In the book’s second section, readers encounter the depth of Tom’s approach to chaplaincy. Like other spiritual writers whose work stands the test of time—Frederick Buechner comes to mind—Tom knows that his primary job is not serving up a stream of cheery chicken soup for the soul. Instead, he is extending a hand to us in the midst of the crises and tragedies and challenges that we encounter every day.
Here’s how he introduces this section: “There is much in life that is difficult. Illness, loss, betrayal, failure and the like can break our hearts and make getting through the day feel like an insurmountable task. … What can help us not only survive but thrive in the face of hurtful events is to recognize them as ‘dark gifts,’ blessings in disguise.”
This is very tricky territory. One of the thorniest religious questions is: Why do bad things happen to good people? In response, there has always been a lot of bad theology masquerading as spiritual solace. Rest assured: Tom is not trying to sell us the soft soap that God has a purpose for every tragedy. He is not trying to sell us some kind of positive-thinking patent medicine. Drawing on his Catholic tradition, he’s simply acknowledging, right away, that life usually involves as much pain and disappointment as joy and success.

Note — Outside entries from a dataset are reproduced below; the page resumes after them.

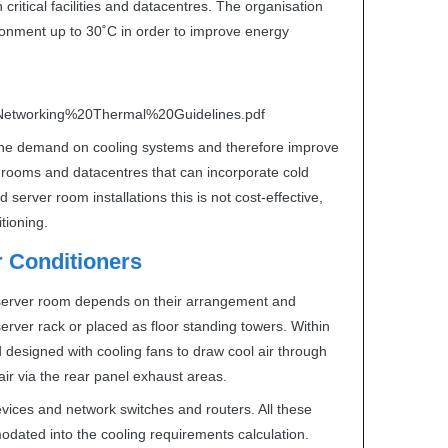
critical facilities and datacentres. The organisation
onment up to 30˚C in order to improve energy
etworking%20Thermal%20Guidelines.pdf
 the demand on cooling systems and therefore improve
r rooms and datacentres that can incorporate cold
server room installations this is not cost-effective,
itioning.
 Conditioners
r server room depends on their arrangement and
 server rack or placed as floor standing towers. Within
d designed with cooling fans to draw cool air through
t air via the rear panel exhaust areas.
evices and network switches and routers. All these
odated into the cooling requirements calculation.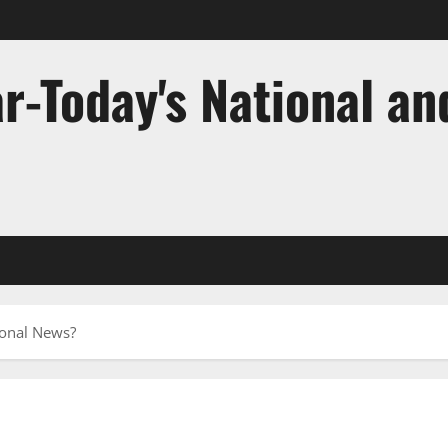
r-Today's National an
ional News?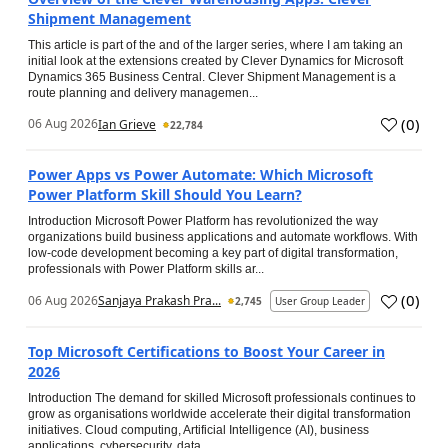
Shipment Management
This article is part of the and of the larger series, where I am taking an
initial look at the extensions created by Clever Dynamics for Microsoft
Dynamics 365 Business Central. Clever Shipment Management is a
route planning and delivery managemen...
(
0
)
06 Aug 2026
Ian Grieve
22,784
Power Apps vs Power Automate: Which Microsoft
Power Platform Skill Should You Learn?
Introduction Microsoft Power Platform has revolutionized the way
organizations build business applications and automate workflows. With
low-code development becoming a key part of digital transformation,
professionals with Power Platform skills ar...
(
0
)
06 Aug 2026
Sanjaya Prakash Pra...
2,745
User Group Leader
Top Microsoft Certifications to Boost Your Career in
2026
Introduction The demand for skilled Microsoft professionals continues to
grow as organisations worldwide accelerate their digital transformation
initiatives. Cloud computing, Artificial Intelligence (AI), business
applications, cybersecurity, data...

“I get a lot of positive response from readers to these reflections on what I call ‘Dark Gifts,’ ” Tom said in our interview. “That makes sense. You can’t get too far down life’s road without running into tough stuff. Finding a helpful reflection on the tough stuff we’re going through can change our whole perspective.”
CALLED TO MOVE OUTSIDE OURSELVES
The overarching theme of Tom’s book is reassurance that wherever we find ourselves—at the height of success or in the midst of tragedy—our lives have sacred value. We can choose to ignore the spiritual opportunities we find each day for renewal and connection with other people—or we can continue to skim through our busy schedules until something stops us dead in our tracks.
Tom reminds us in all 130 of these columns that, if we open ourselves to reflection each day, we are likely to surprise ourselves.
In our interview, he put it this way: “Life is where we stumble upon the Divine. I’m convinced of that truth and want to offer that to people.”
There are so many temptations away from those kinds of encounters, Tom says. “There’s spiritualism, which is a mindset that undervalues the physical, emotional and material dimensions of life. If we follow that pathway, we are encouraged to turn away and rise above the life around us. That’s not what I’m offering to readers. I want people to enter into the messiness of everyday life. That’s where we can gain real spiritual awareness and our lives can become so much richer.”
Even if you already follow a spiritual practice, Tom stresses that one of the most important words in his new book’s title is: “Reviving.”
“That’s such a key word, because we’re talking about a constant cycle throughout our lives,” he said. “We wake up, but we also fall asleep. Sometimes, we’re moving through life on auto-pilot. I don’t think it’s possible for anyone to stay spiritually awake 24/7. But it is possible to keep coming back to that consciousness, when we’ve lost it. And that’s what I hope readers find in this book—a reminder that all of us need to keep coming back. We all can use a call to revival.”